Verse (Bhagavad Gita 12.13)
अद्वेष्टा सर्वभूतानां मैत्रः करुण एव च ।
निर्ममो निरहङ्कारः समदुःखसुखः क्षमी ॥
Transliterationadveṣṭā sarva-bhūtānāṁ maitraḥ karuṇa eva ca
nirmamo nirahaṅkāraḥ sama-duḥkha-sukhaḥ kṣamī
Meaning in EnglishOne who harbours no hatred toward any being, who is friendly and compassionate, free from possessiveness and ego, balanced in both happiness and distress, and forgiving, such a person lives in true inner peace.
Why Intention Matters: Bhagavad Gita Lessons From Chapter 4, Verse 25
Why unfair behaviour disturbs us so deeply
Few experiences unsettle the human mind as quickly as unfairness. Someone takes credit for your work. A person speaks harshly despite your good intentions. You are judged without being fully understood. The immediate reaction is rarely calm, it is heat. Anger rises, thoughts loop endlessly, and the mind begins constructing arguments long after the moment has passed.
The Bhagavad Gita recognises this very natural struggle. Rather than promising a world where injustice disappears, it teaches how to remain inwardly steady when fairness itself feels absent. This verse from Chapter 12 describes the emotional discipline of a person who refuses to let external behaviour dictate internal peace.
Krishna’s teaching here is radical because it shifts responsibility away from controlling situations and toward mastering one’s response.
The power of refusing hatred
The verse begins with adveṣṭā sarva-bhūtānām, one who holds no hatred toward any being. This does not mean becoming passive or accepting wrongdoing.
It means not allowing resentment to occupy mental space long after the incident ends.
Hatred keeps you tightly attached to the very circumstances you are trying so hard to escape. The more your mind repeatedly replays memories of wrongs and injustice, the more influence and control the other person quietly gains over your emotional world, often without even being aware of it. The wisdom of the Gita teaches that genuine peace begins to arise only when you consciously decide to stop carrying the lingering emotional residue of past hurts and choose to release it from your heart and mind.
Choosing not to hate is not weakness; it is self-protection.

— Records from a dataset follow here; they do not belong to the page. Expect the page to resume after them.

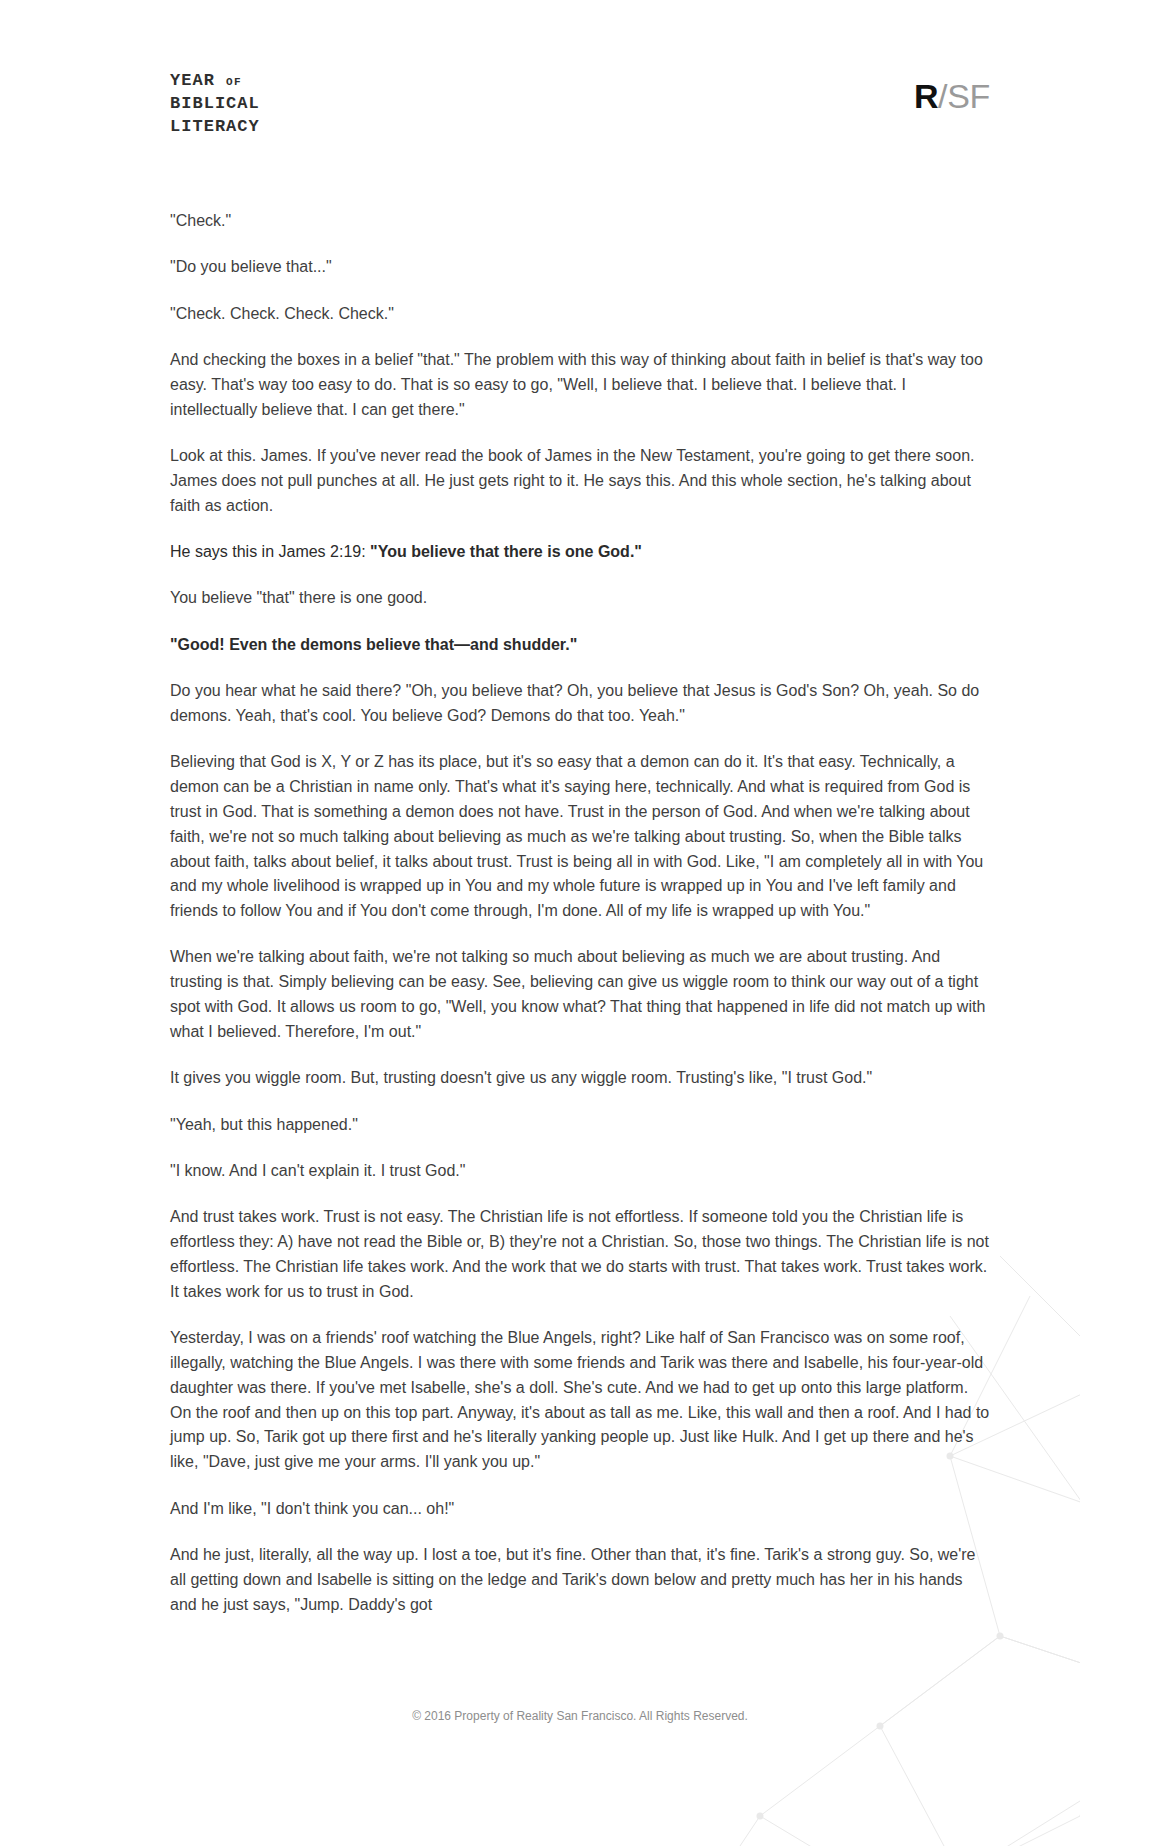Year of
Biblical
Literacy
R/SF
"Check."
"Do you believe that..."
"Check. Check. Check. Check."
And checking the boxes in a belief "that." The problem with this way of thinking about faith in belief is that's way too easy. That's way too easy to do. That is so easy to go, "Well, I believe that. I believe that. I believe that. I intellectually believe that. I can get there."
Look at this. James. If you've never read the book of James in the New Testament, you're going to get there soon. James does not pull punches at all. He just gets right to it. He says this. And this whole section, he's talking about faith as action.
He says this in James 2:19: "You believe that there is one God."
You believe "that" there is one good.
"Good! Even the demons believe that—and shudder."
Do you hear what he said there? "Oh, you believe that? Oh, you believe that Jesus is God's Son? Oh, yeah. So do demons. Yeah, that's cool. You believe God? Demons do that too. Yeah."
Believing that God is X, Y or Z has its place, but it's so easy that a demon can do it. It's that easy. Technically, a demon can be a Christian in name only. That's what it's saying here, technically. And what is required from God is trust in God. That is something a demon does not have. Trust in the person of God. And when we're talking about faith, we're not so much talking about believing as much as we're talking about trusting. So, when the Bible talks about faith, talks about belief, it talks about trust. Trust is being all in with God. Like, "I am completely all in with You and my whole livelihood is wrapped up in You and my whole future is wrapped up in You and I've left family and friends to follow You and if You don't come through, I'm done. All of my life is wrapped up with You."
When we're talking about faith, we're not talking so much about believing as much we are about trusting. And trusting is that. Simply believing can be easy. See, believing can give us wiggle room to think our way out of a tight spot with God. It allows us room to go, "Well, you know what? That thing that happened in life did not match up with what I believed. Therefore, I'm out."
It gives you wiggle room. But, trusting doesn't give us any wiggle room. Trusting's like, "I trust God."
"Yeah, but this happened."
"I know. And I can't explain it. I trust God."
And trust takes work. Trust is not easy. The Christian life is not effortless. If someone told you the Christian life is effortless they: A) have not read the Bible or, B) they're not a Christian. So, those two things. The Christian life is not effortless. The Christian life takes work. And the work that we do starts with trust. That takes work. Trust takes work. It takes work for us to trust in God.
Yesterday, I was on a friends' roof watching the Blue Angels, right? Like half of San Francisco was on some roof, illegally, watching the Blue Angels. I was there with some friends and Tarik was there and Isabelle, his four-year-old daughter was there. If you've met Isabelle, she's a doll. She's cute. And we had to get up onto this large platform. On the roof and then up on this top part. Anyway, it's about as tall as me. Like, this wall and then a roof. And I had to jump up. So, Tarik got up there first and he's literally yanking people up. Just like Hulk. And I get up there and he's like, "Dave, just give me your arms. I'll yank you up."
And I'm like, "I don't think you can... oh!"
And he just, literally, all the way up. I lost a toe, but it's fine. Other than that, it's fine. Tarik's a strong guy. So, we're all getting down and Isabelle is sitting on the ledge and Tarik's down below and pretty much has her in his hands and he just says, "Jump. Daddy's got
© 2016 Property of Reality San Francisco. All Rights Reserved.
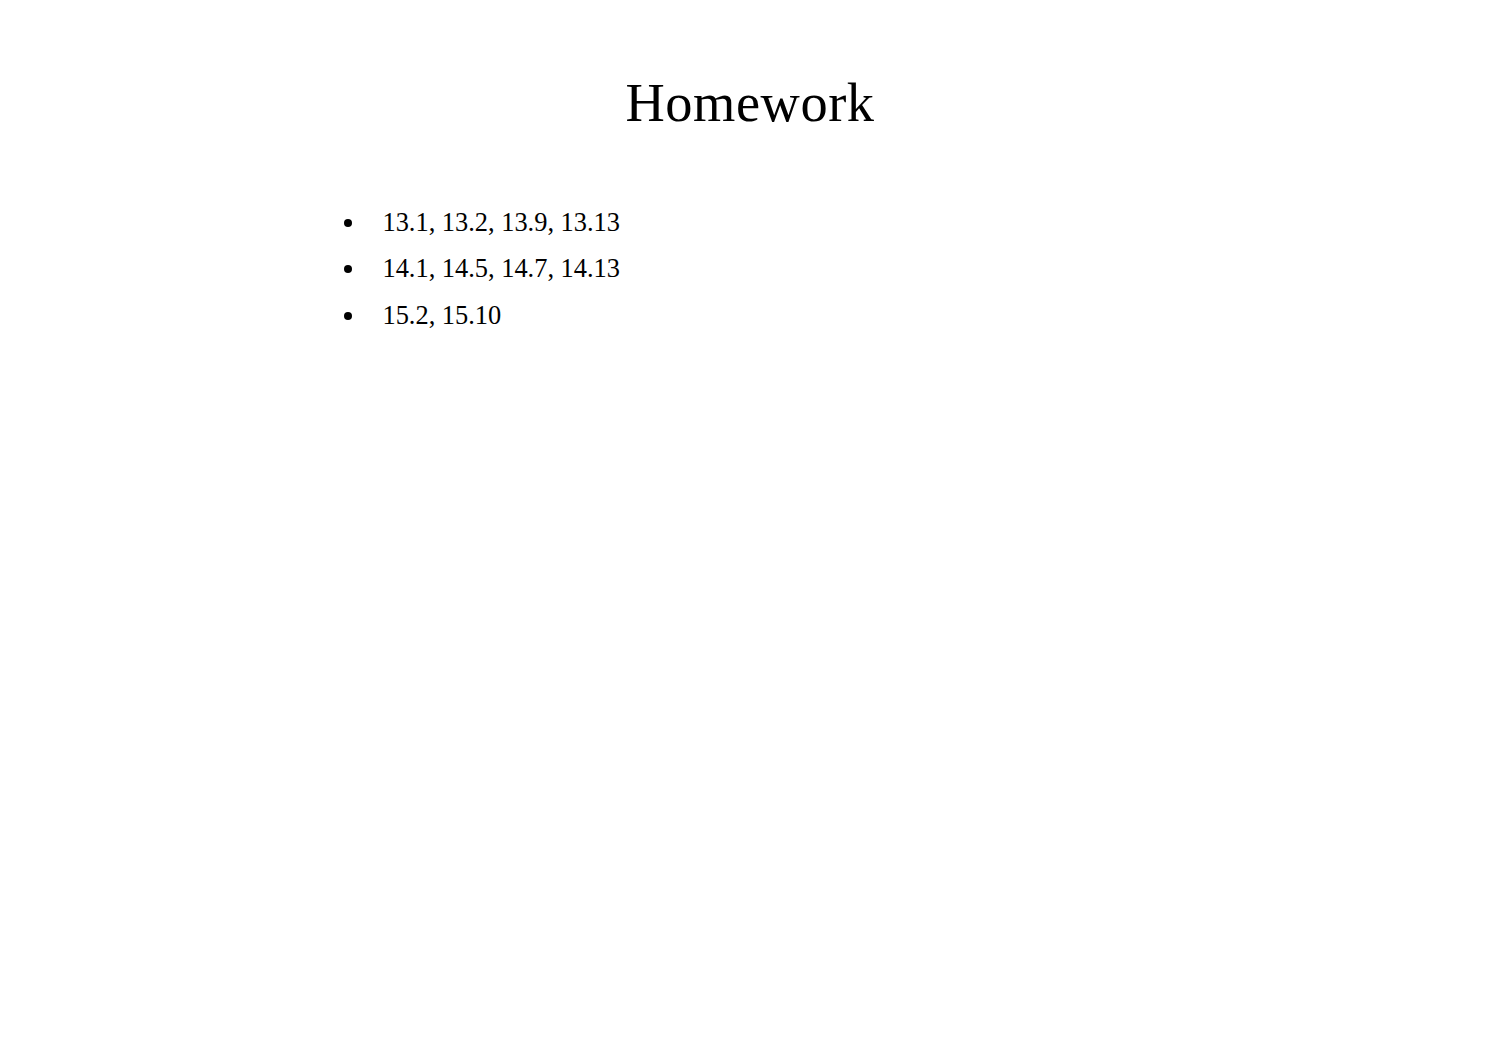Homework
13.1, 13.2, 13.9, 13.13
14.1, 14.5, 14.7, 14.13
15.2, 15.10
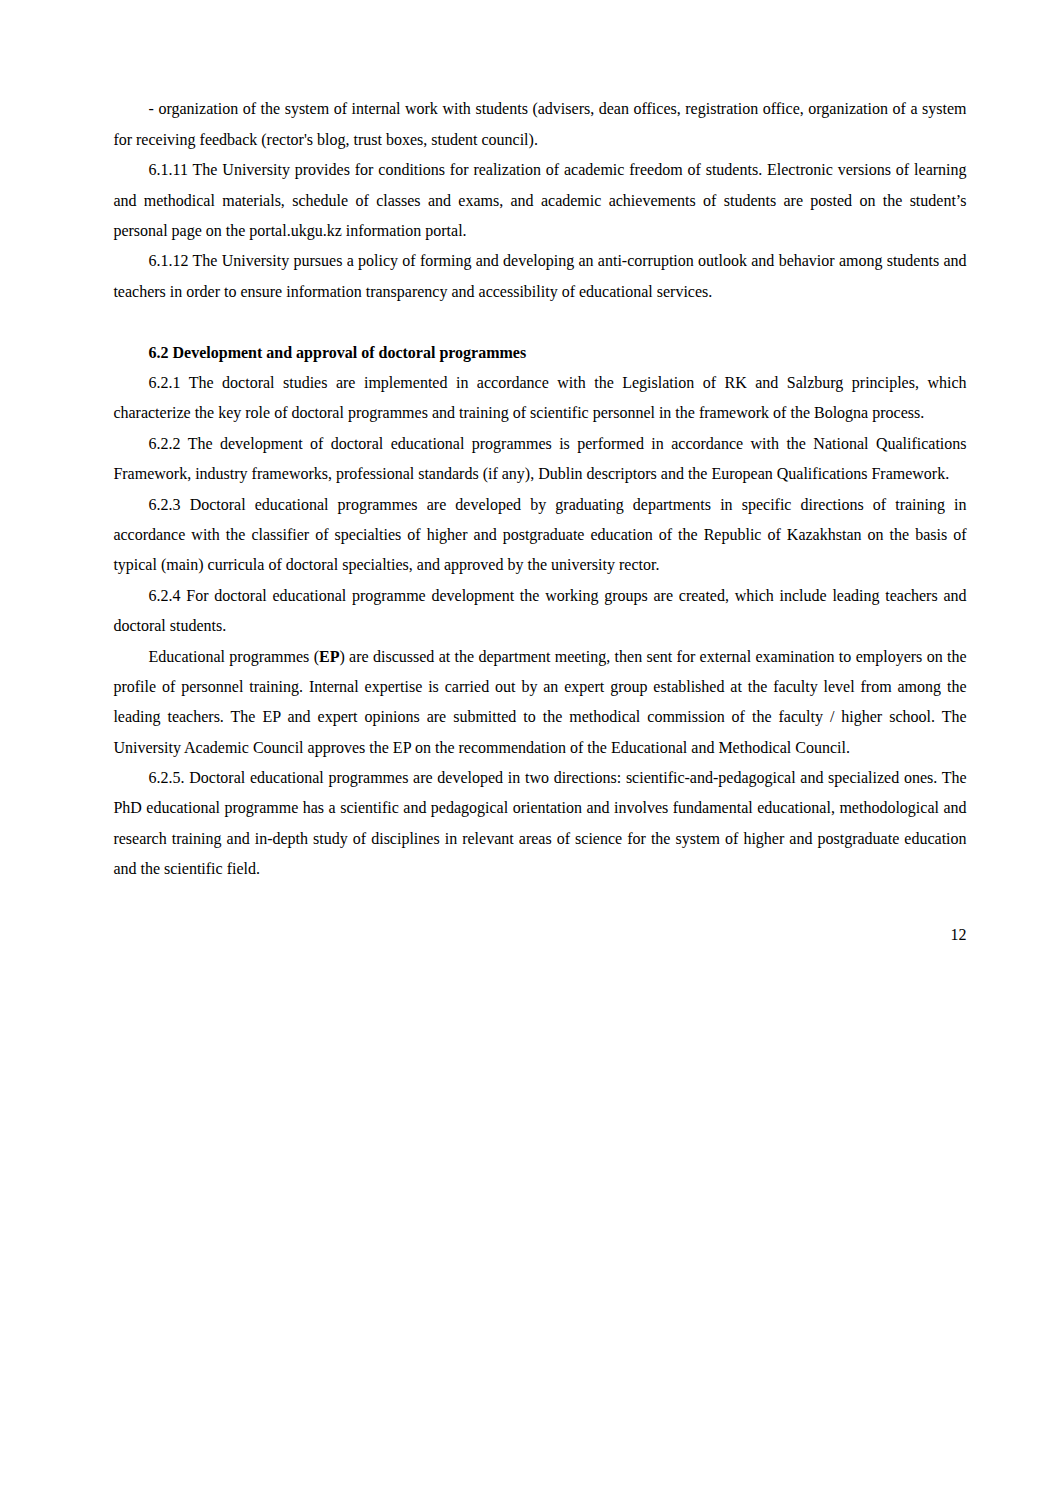- organization of the system of internal work with students (advisers, dean offices, registration office, organization of a system for receiving feedback (rector's blog, trust boxes, student council).
6.1.11 The University provides for conditions for realization of academic freedom of students. Electronic versions of learning and methodical materials, schedule of classes and exams, and academic achievements of students are posted on the student’s personal page on the portal.ukgu.kz information portal.
6.1.12 The University pursues a policy of forming and developing an anti-corruption outlook and behavior among students and teachers in order to ensure information transparency and accessibility of educational services.
6.2 Development and approval of doctoral programmes
6.2.1 The doctoral studies are implemented in accordance with the Legislation of RK and Salzburg principles, which characterize the key role of doctoral programmes and training of scientific personnel in the framework of the Bologna process.
6.2.2 The development of doctoral educational programmes is performed in accordance with the National Qualifications Framework, industry frameworks, professional standards (if any), Dublin descriptors and the European Qualifications Framework.
6.2.3 Doctoral educational programmes are developed by graduating departments in specific directions of training in accordance with the classifier of specialties of higher and postgraduate education of the Republic of Kazakhstan on the basis of typical (main) curricula of doctoral specialties, and approved by the university rector.
6.2.4 For doctoral educational programme development the working groups are created, which include leading teachers and doctoral students.
Educational programmes (EP) are discussed at the department meeting, then sent for external examination to employers on the profile of personnel training. Internal expertise is carried out by an expert group established at the faculty level from among the leading teachers. The EP and expert opinions are submitted to the methodical commission of the faculty / higher school. The University Academic Council approves the EP on the recommendation of the Educational and Methodical Council.
6.2.5. Doctoral educational programmes are developed in two directions: scientific-and-pedagogical and specialized ones. The PhD educational programme has a scientific and pedagogical orientation and involves fundamental educational, methodological and research training and in-depth study of disciplines in relevant areas of science for the system of higher and postgraduate education and the scientific field.
12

It prevents another person’s actions from becoming a permanent disturbance within you.
Compassion without losing self-respect
The next qualities, friendliness and compassion, may sound idealistic when someone has behaved unfairly. Yet compassion in the Gita is not about excusing behaviour; it is about understanding human limitation.
People act unfairly often out of insecurity, fear, comparison, or ignorance rather than pure malice. Recognising this softens emotional intensity. You may still set boundaries, speak firmly, or walk away but without emotional poison. Compassion allows clarity. Anger clouds judgement; calm perception restores it.
Ego and the need to be right
An especially important expression in this verse is -nirahaṅkāraḥ-, which refers to a state of being free from ego or ego-centered identity. A large portion of the distress and inner turmoil we experience in situations that feel unfair arises from this wounded sense of self. Our mind keeps repeating a silent protest: I truly deserved something better than this. Even when that thought is accurate on a factual level, the intensity of our emotional suffering grows because the ego is searching for something more, it longs to be recognized, to receive an apology, or to see the wrong immediately put right in a visible and satisfying way.
The Gita does not deny injustice; it questions why our sense of self becomes dependent on others’ behaviour. When ego loosens, reactions soften. You stop needing every situation to confirm your worth. Peace emerges when self-respect comes from within rather than from external approval.
Balance in pleasure and pain
The verse describes a person who remains balanced in happiness and distress, sama-duḥkha-sukhaḥ. Life inevitably brings both appreciation and unfair criticism. If praise excites us excessively, criticism will wound us equally deeply.
Emotional balance does not mean emotional numbness. It means stability, the ability to experience feelings without being controlled by them. When someone behaves unjustly, a balanced mind acknowledges hurt but does not allow it to spiral into prolonged suffering. This is emotional maturity: feeling fully, reacting wisely.
Forgiveness as emotional freedom
The final word, kṣamī, forgiving, completes the teaching. Forgiveness in the Gita is not about declaring someone right. It is about releasing the burden of carrying anger forward.
Holding onto resentment keeps the past alive. Forgiveness closes the emotional loop. It allows you to move ahead without dragging yesterday’s conflict into tomorrow’s peace.
In modern life, where interactions are constant and misunderstandings inevitable, this teaching feels especially relevant. Not every unfair situation will resolve neatly. Not every person will understand your perspective. But your inner state need not remain hostage to those outcomes.
The Gita’s message is quietly empowering: fairness in the world may fluctuate, but peace within can remain steady. True strength lies not in winning every conflict, but in preserving calm even when life feels unjust.